> Records for this task
*** Begin section ***
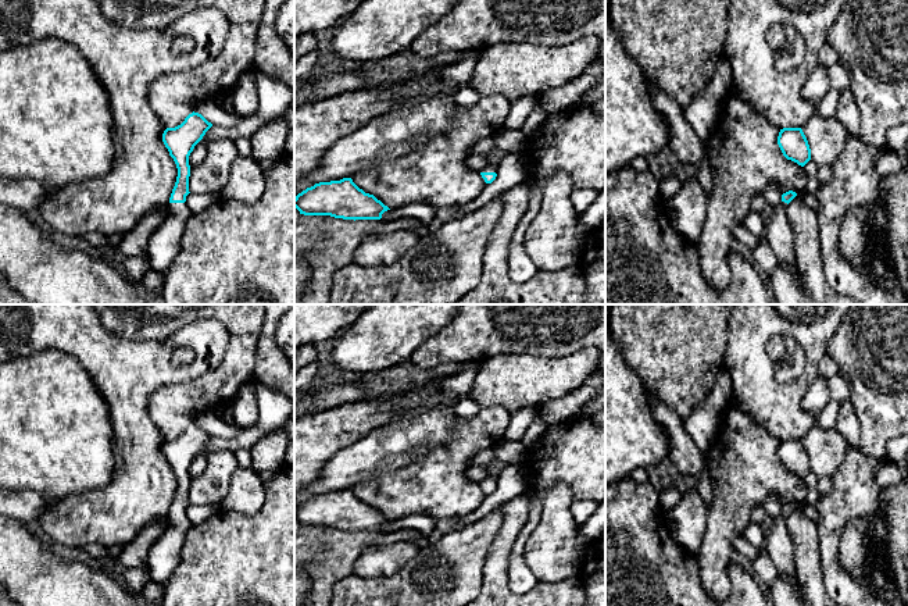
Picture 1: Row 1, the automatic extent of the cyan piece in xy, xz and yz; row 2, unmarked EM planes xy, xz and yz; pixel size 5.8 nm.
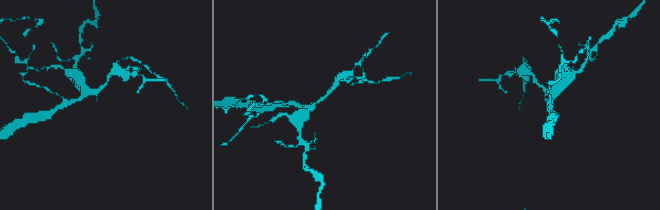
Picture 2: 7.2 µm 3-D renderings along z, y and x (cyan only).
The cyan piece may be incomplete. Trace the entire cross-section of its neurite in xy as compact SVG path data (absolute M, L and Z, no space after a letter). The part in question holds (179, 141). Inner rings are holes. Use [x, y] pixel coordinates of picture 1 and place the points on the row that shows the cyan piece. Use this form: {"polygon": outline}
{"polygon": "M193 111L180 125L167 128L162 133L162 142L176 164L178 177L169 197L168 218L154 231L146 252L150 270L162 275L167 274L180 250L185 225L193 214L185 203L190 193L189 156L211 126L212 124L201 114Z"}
*** End section ***
*** Begin section ***
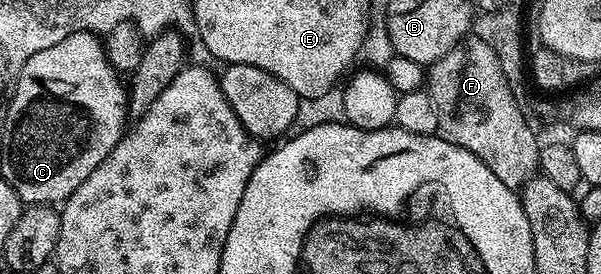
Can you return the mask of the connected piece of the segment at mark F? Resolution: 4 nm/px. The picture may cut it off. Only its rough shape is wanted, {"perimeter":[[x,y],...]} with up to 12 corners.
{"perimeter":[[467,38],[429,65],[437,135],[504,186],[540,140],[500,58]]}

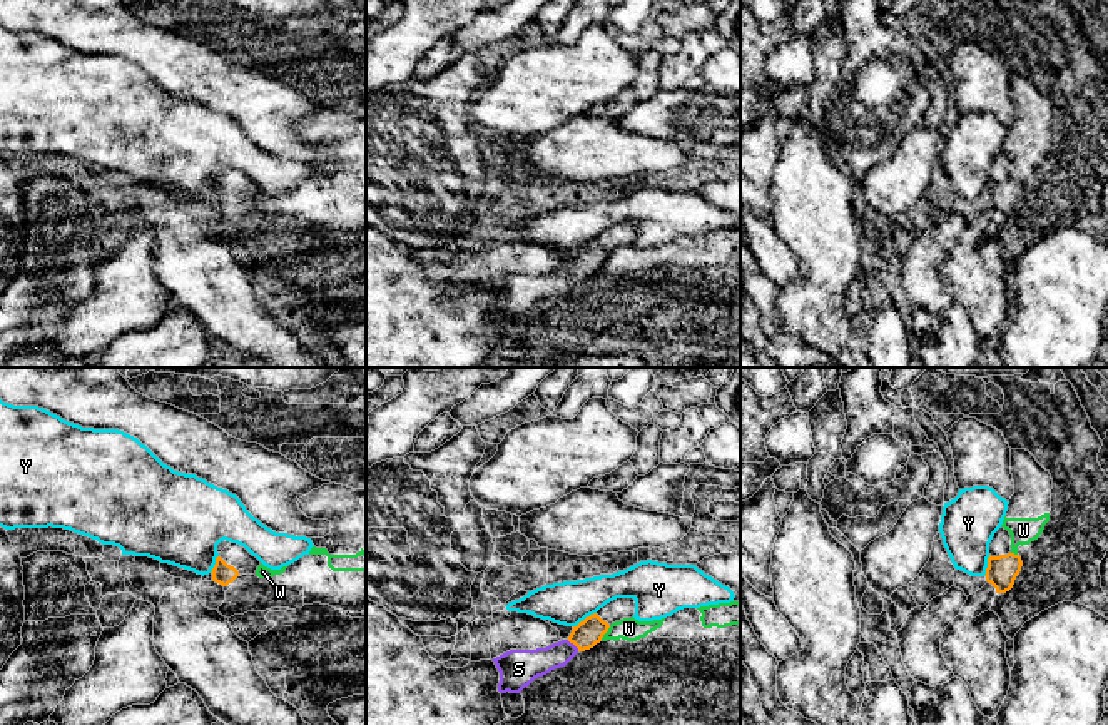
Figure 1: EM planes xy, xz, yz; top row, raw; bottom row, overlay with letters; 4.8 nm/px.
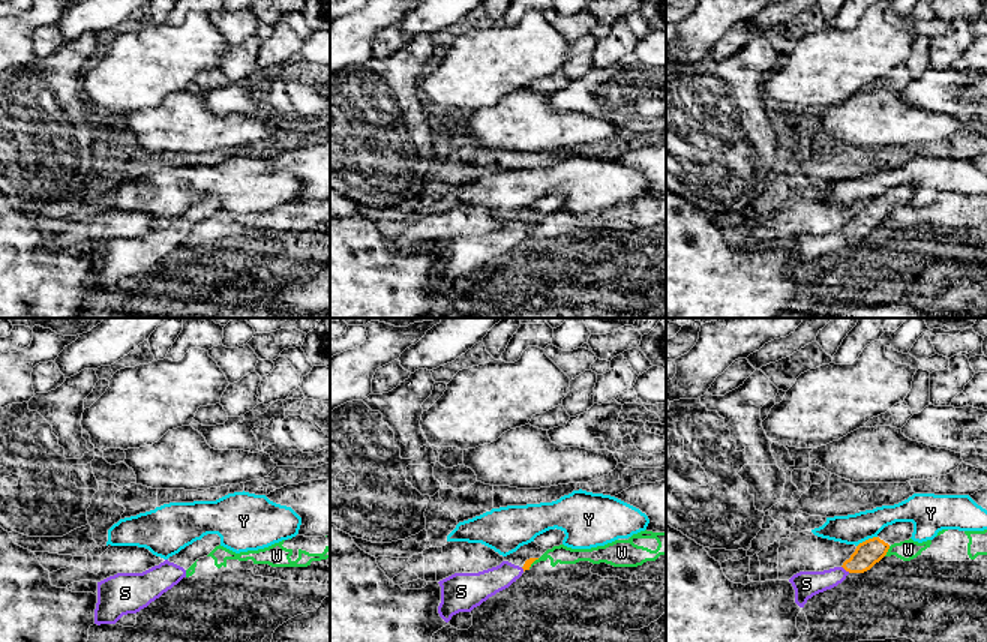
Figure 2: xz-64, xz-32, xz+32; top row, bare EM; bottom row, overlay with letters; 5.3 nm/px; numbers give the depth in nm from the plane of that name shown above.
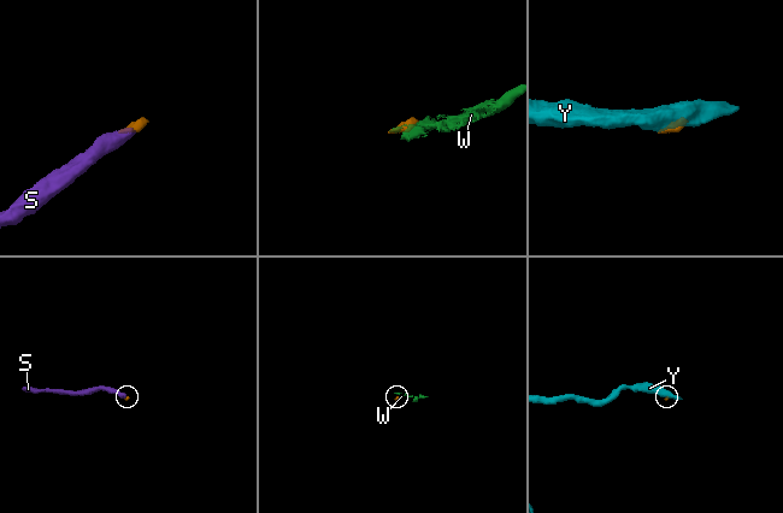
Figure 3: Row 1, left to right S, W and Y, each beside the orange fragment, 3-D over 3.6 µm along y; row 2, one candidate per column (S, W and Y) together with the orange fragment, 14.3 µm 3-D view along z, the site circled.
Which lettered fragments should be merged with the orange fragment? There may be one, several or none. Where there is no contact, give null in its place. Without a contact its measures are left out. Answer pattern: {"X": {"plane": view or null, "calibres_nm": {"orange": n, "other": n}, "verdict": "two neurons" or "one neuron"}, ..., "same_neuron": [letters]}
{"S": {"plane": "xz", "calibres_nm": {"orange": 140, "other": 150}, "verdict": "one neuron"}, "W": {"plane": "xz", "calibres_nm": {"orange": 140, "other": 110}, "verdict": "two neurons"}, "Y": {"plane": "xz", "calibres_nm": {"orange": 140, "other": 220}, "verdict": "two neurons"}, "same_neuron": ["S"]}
*** End section ***
*** Begin section ***
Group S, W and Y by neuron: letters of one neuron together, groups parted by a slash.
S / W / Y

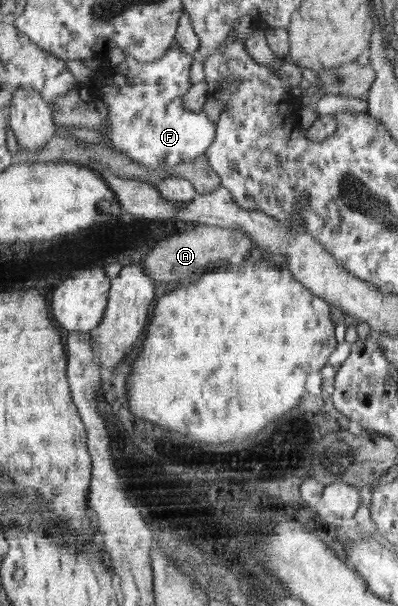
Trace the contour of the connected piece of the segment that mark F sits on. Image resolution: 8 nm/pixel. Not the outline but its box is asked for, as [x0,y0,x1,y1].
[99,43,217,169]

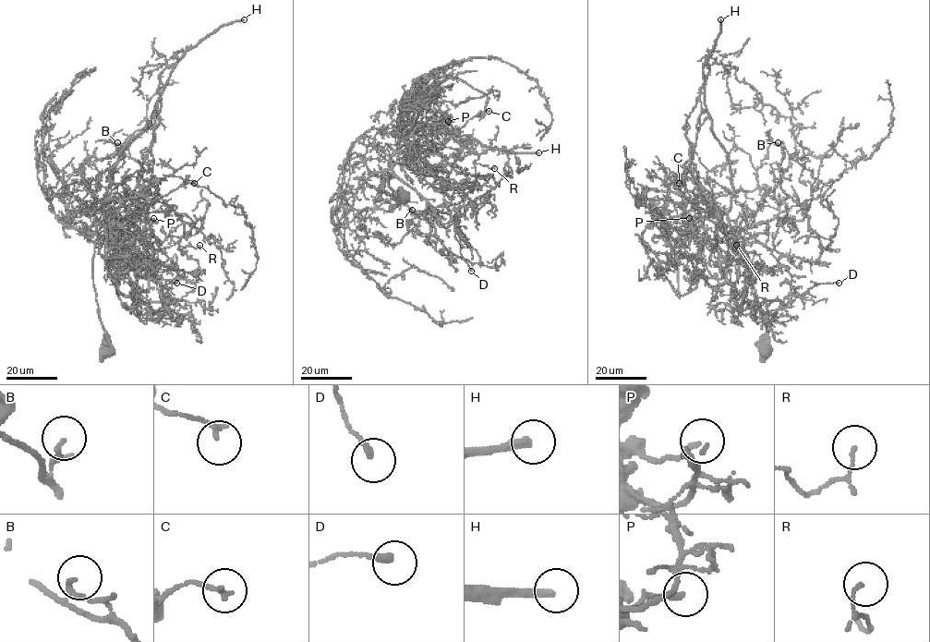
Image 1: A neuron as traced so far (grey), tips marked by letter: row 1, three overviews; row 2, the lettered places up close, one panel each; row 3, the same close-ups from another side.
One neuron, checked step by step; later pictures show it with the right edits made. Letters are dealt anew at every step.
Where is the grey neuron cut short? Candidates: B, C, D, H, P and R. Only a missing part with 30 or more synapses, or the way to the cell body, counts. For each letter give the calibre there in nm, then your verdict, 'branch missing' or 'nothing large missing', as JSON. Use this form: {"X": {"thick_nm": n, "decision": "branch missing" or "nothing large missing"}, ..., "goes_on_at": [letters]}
*** End section ***
> Exercise aim
In the entries, how many lines include the string "Figure"? Only the number should be given.

> Answer area
3